Kein Strom in Tschernobyl: "Putin spielt mit unserer Angst"

Kein Strom in Tschernobyl: "Putin spielt mit unserer Angst"
Die Atomruine ist vom Strom abgeschnitten, doch Experten sehen keine akute Gefahr. Was sie beunruhigt, ist die fehlende Kommunikation.

20.000 ausgemusterte Brennstäbe lagern in der Atomruine Tschernobyl – und die, so befürchtet die Regierung in Kiew, könnten binnen Kurzem für einen Austritt radioaktiver Strahlung sorgen: Weil das Atomkraftwerk nach heftigen Kämpfen vom Strom abgeschnitten ist, könnten die Brennstäbe nicht mehr gekühlt werden und Strahlungslecks entstehen, warnte Außenminister Dmitro Kuleba.

Allein: Stimmt das?

Nur bedingt, sind sich die meisten Experten sicher. "21 Jahre nach der Abschaltung des letzten Reaktors müssen die Brennstäbe aus Tschernobyl nicht mehr aktiv gekühlt werden. Wichtig ist, dass sie unter Wasser sind und nicht zu große Mengen an Wasserstoff akkumulieren", sagt Physiker Ingomar Gutmann zum KURIER. "Für die Nachfüllung von Wasser verbleibt laut ukrainischen Stresstests von 2011 ein Zeitraum von Monaten, für die Ventilation ein Handlungsspielraum von mehreren Wochen."

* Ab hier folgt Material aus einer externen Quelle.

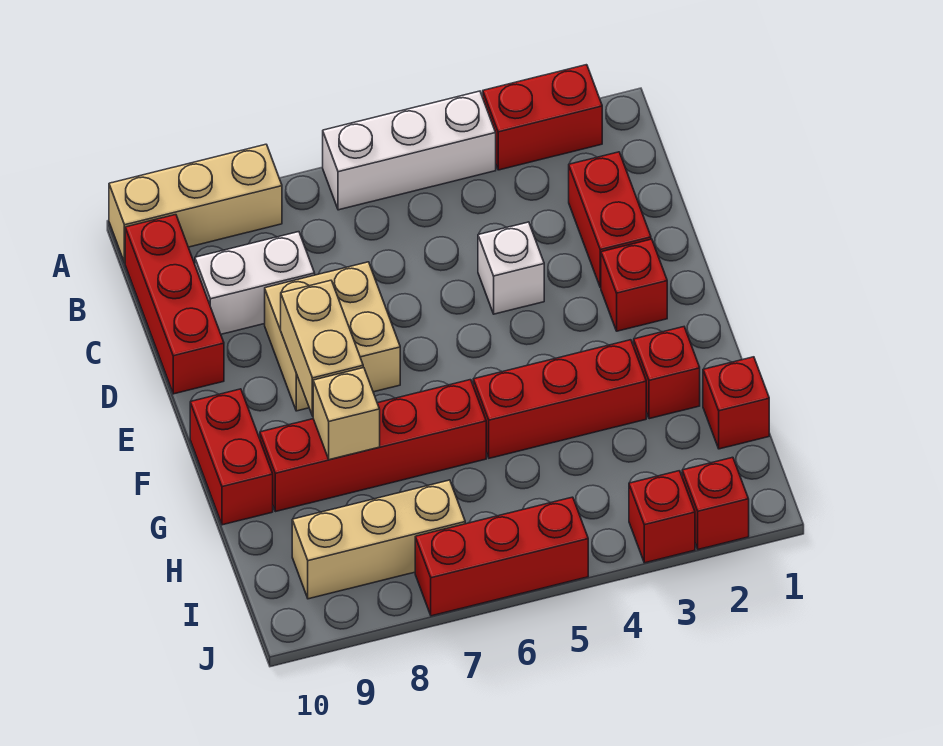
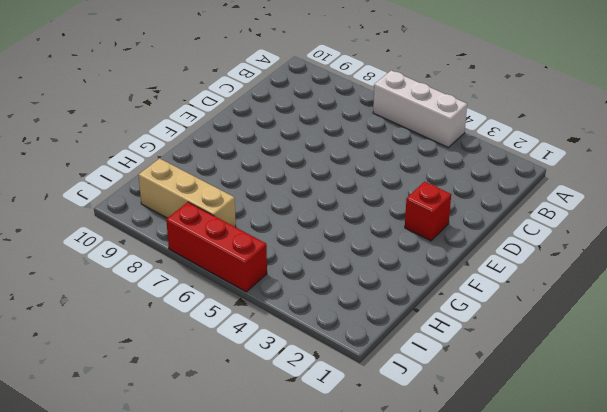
none -> red 1x2 brick [483,65,602,170]
none -> tan 1x3 brick [109,144,282,263]
none -> red 1x3 brick [125,215,224,394]

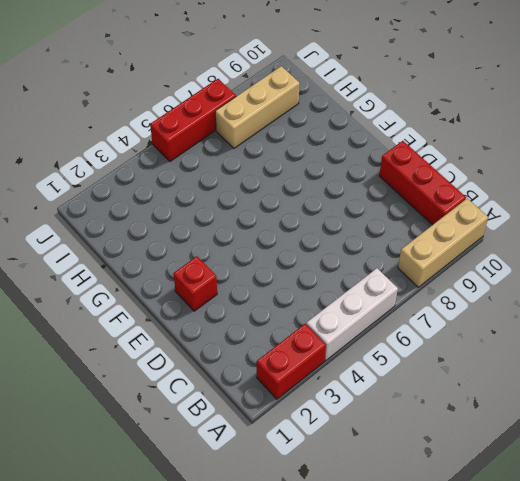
none -> red 1x2 brick [569,152,651,288]
none -> white 1x2 brick [195,232,315,334]
none -> white 1x1 brick [478,222,544,314]

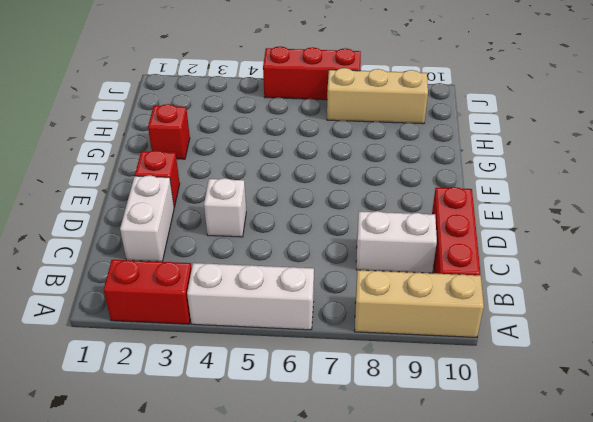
white 1x2 brick [120,175,174,262] -> red 1x2 brick [569,152,651,288]
none -> tan 2x2 brick [265,262,400,411]
none -> red 1x2 brick [190,389,273,525]
none -> red 1x3 brick [473,340,646,458]

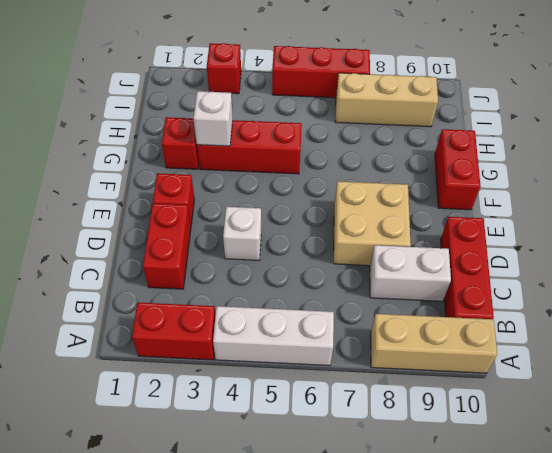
white 1x1 brick [194,91,233,146] -> none
none -> red 1x4 brick [260,380,486,512]
none -> red 1x1 brick [703,357,769,449]
none -> red 1x1 brick [682,457,749,549]

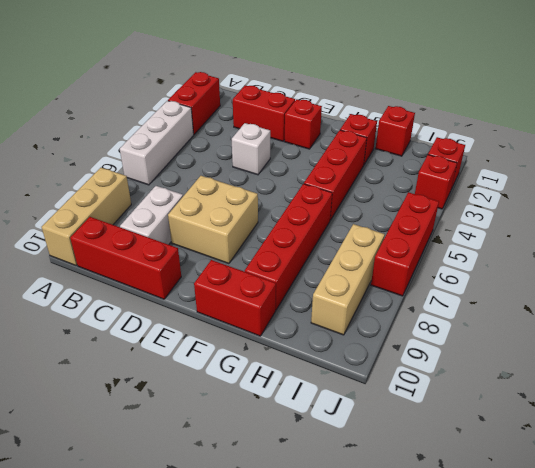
none -> tan 1x2 brick [281,280,363,416]
none -> tan 1x1 brick [313,368,380,460]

Das hat auch die Internationale Atom- und Energiebehörde (IAEA) in Wien klargestellt, die „keine kritische Auswirkung auf die Sicherheit“ sieht. Auf Twitter erklärt der Physiker genau, was bei einem Blackout in Tschernobyl passieren würde:

Kein Kontakt

Problematisch sei allerdings, dass das Personal sowohl in Tschernobyl als auch im AKW Saporischschja im Süden der Ukraine – in Europas größter Atomkraftanlage war vor Kurzem nach Gefechten ein Feuer ausgebrochen – bereits seit knapp zwei Wochen durchgehend arbeite, weil die Anlagen in russischer Hand seien. Berichte über Folterungen machen die Runde; dazu kommt, dass die IAEA keinen Kontakt mehr zu den Anlagen habe, das Monitoring-System ist nicht erreichbar. „Wir wissen nicht, was vor sich geht, das ist das eigentliche Risiko. Und Geheimniskrämerei hat schon zur Katastrophe 1986 geführt“, warnt Gutmann.